■ People photos with keypoints:
=== Begin Enclosure ===
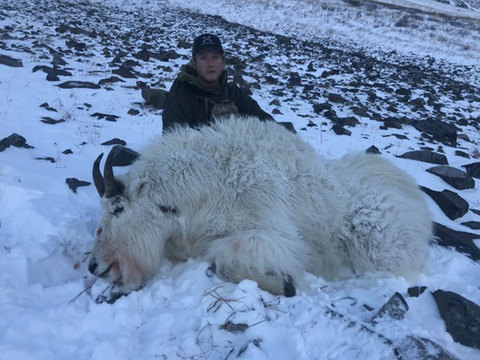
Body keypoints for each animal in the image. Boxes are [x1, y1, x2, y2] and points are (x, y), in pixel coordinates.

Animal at [89, 116, 432, 296]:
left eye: (118, 209)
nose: (95, 266)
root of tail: (418, 203)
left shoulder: (274, 235)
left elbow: (224, 260)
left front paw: (285, 283)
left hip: (376, 249)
=== End Enclosure ===
■ TASK STATEMENT: Quote, without alteration, the final stretch of the entries: the line with "root of tail: (418, 203)" onward to the last line.

■ ANSWER:
root of tail: (418, 203)
left shoulder: (274, 235)
left elbow: (224, 260)
left front paw: (285, 283)
left hip: (376, 249)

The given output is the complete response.